Looking ahead: What to expect in 2026
If 2025 was about momentum, 2026 will be about maturity. Experimentation will give way to operationalization, and curiosity will be replaced by accountability. Missed opportunities from last year will become this year’s focus areas, with ROI and scalability front and center.
- Ambient AI becomes a foundational EHR capability: Ambient AI will expand well beyond clinician note-taking into multi-persona workflow orchestration. Nurses, care managers, and administrative teams will benefit from automated documentation, real-time coordination, and surfaced next-best actions embedded directly into daily work.
- A bigger focus on outsourcing AI-enabled work: As workforce shortages persist and AI capabilities mature, organizations will have to rethink what truly needs to be done in-house. Partnering with technology-forward vendors will help reduce internal strain and allow teams to focus on higher-value strategic initiatives.
- Traditional reporting tapers as AI-powered self-service takes over: Static dashboards will give way to dynamic, conversational, on-demand intelligence. Leaders and end users alike will expect insights in real time without waiting for monthly reports or analyst intervention.
- AI agents mature: Agentic capabilities will evolve from isolated monitoring and task execution into coordinated, multi-step orchestration across clinical and operational workflows. This shift will unlock more meaningful automation and measurable impact.
- Oracle’s AI-powered EHR ambitions: With official certification now in place, all eyes will be on Oracle’s AI-powered EHR. Whether it proves to be a game changer or a fast flop, there’s no doubt that it will shape industry conversations and competitive dynamics for years to come.
- AI governance balloons as adoption grows: According to the 2025 Digital Health Most Wired National Trends Report, 95% of organizations who have adopted some form of AI have established governance and model evaluation processes, yet 99% still report material barriers to scaling adoption. This gap highlights the urgent need for clearer standards, shared frameworks, and stronger cross-industry alignment.

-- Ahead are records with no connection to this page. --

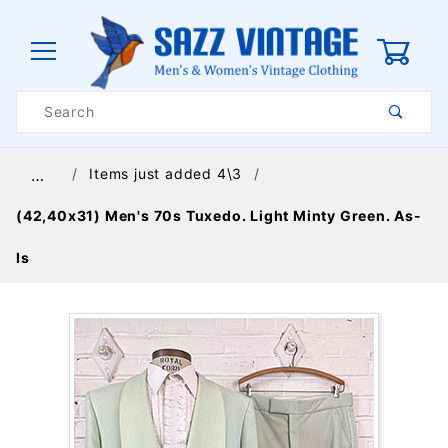
0
Product
Search
Global Account Log In
Items just added 4\3
…
(42,40x31) Men's 70s Tuxedo. Light Minty Green. As-
Is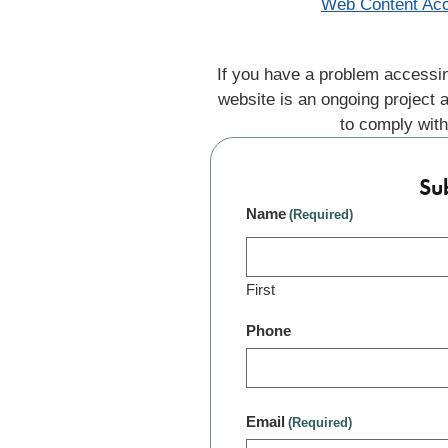
Web Content Acc
If you have a problem accessin
website is an ongoing project 
to comply with
Su
Name
(Required)
First
Phone
Email
(Required)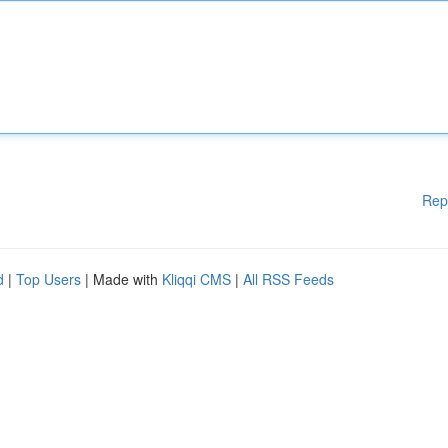
Rep
d
|
Top Users
| Made with
Kliqqi CMS
|
All RSS Feeds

- ROI measurement becomes the gatekeeper for AI expansion: CFOs, investors, and P&L owners will increasingly demand proof. Future AI investment will hinge on whether efficiency, productivity, and quality gains translate into measurable financial returns, not just promising pilots or anecdotal wins.
From possibility to performance
It’s official: AI in healthcare has moved past the “what if” phase. In 2026, success will belong to organizations that shift from experimentation to execution, embedding AI into workflows, governing it responsibly, and holding it accountable for real outcomes. The question is no longer whether AI belongs in healthcare, but how effectively organizations can leverage it at scale. Those that get it right won’t just keep pace; they’ll redefine what’s possible.